As people around the world faced forced confinements caused by the COVID-19 pandemic, global greenhouse gas emissions fell as a result. A study led by climate scientist Corinne Le Quéré of the University of East Anglia published in the journal Nature estimated that emissions fell by 8% compared with 2019 levels. That drop brought emissions in line with their 2006 level. The researchers estimated that total 2020 emissions would fall by between 4 and 7% compared to last year. However, with communities reopening around the world, carbon emissions have begun to return, ticking back up to just 5% below 2019 levels.
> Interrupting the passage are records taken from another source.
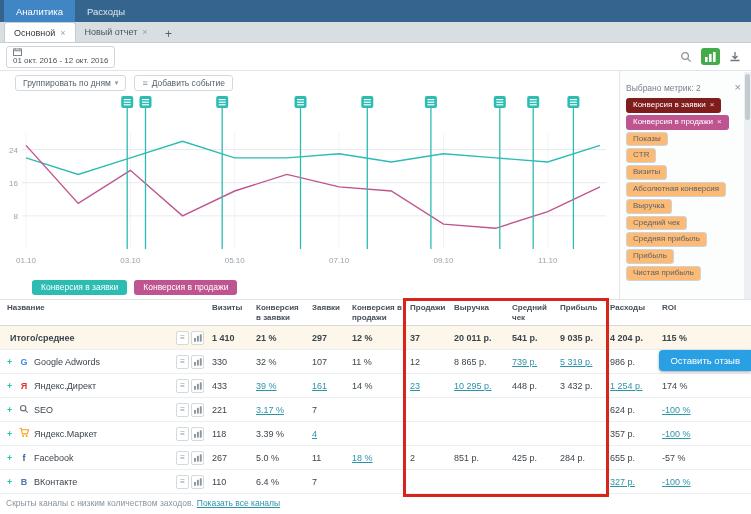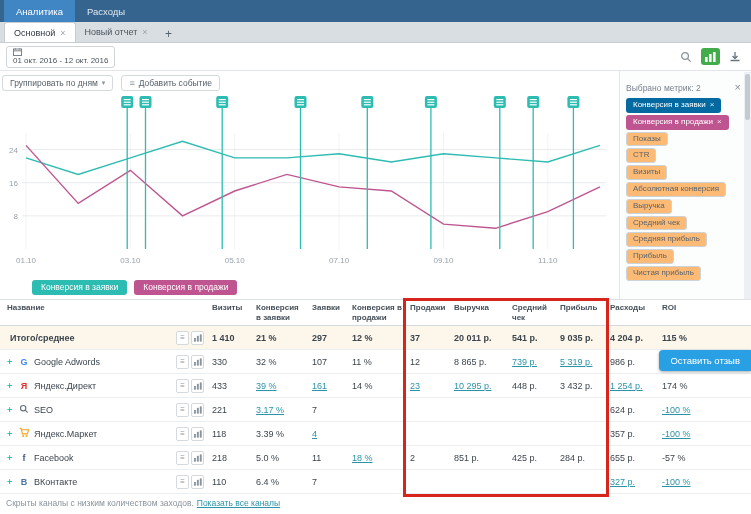--- a/index.html
+++ b/index.html
@@ -32,7 +32,7 @@
   
   .main { display:flex; height:228px; }
   .left { flex:1; position:relative; overflow:hidden; }
-  .chart-controls { display:flex; gap:8px; padding:4px 0 2px 2px; height:22px; }
+  .chart-controls { display:flex; gap:8px; padding:4px 0 2px 15px; height:22px; }
   .ctrl { border:1px solid #d3d9dd; border-radius:3px; padding:2px 7px; font-size:8.5px; color:#555f68; background:#fff; display:flex; align-items:center; gap:4px; cursor:pointer; }
   .ctrl .caret { font-size:7px; color:#8a949c; }
   .ctrl .mini-ham { font-size:9px; color:#8a949c; }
At the height of lockdowns across the world, emissions from almost every industry fell drastically. Transportation over land, sea, and air ground to a halt as did factories and commercial buildings. The world used less coal, oil, and natural gas to generate power though residential emissions climbed modestly. Despite recent rebounds in emissions, the world economy is clearly nowhere near fully recovering from the effects of the pandemic. 2020 will likely see an unprecedented decrease in global emissions compared to 2019. In fact, even a 5% drop would be the largest since World War II. Even if post-pandemic economies pollute at the same rate as they did before the pandemic, 128 gigatonnes of carbon dioxide less will have entered the atmosphere, resulting in a difference of 10 parts per million, or three years of emissions at 2018 levels.
However, as countries begin to emerge from confinement, the methods they use to recover from the pandemic economically will shape the future of climate change. Whether the word recovery is green or carbon intensive could mean a difference of 19 parts per million carbon dioxide in the atmosphere. Countries including the US have begun to relax fuel efficiency standards for vehicles, committing them to higher emissions levels in the future.
Incredibly, the drop in emissions caused by the pandemic are roughly equivalent to that required to keep global temperatures from rising by the 1.5 degrees celsius agreed upon in the Paris Climate Agreement. In other words, to avoid hitting the 1.5 degrees mark, the global emissions drop created by the global health catastrophe would have to be repeated each year for the next decade.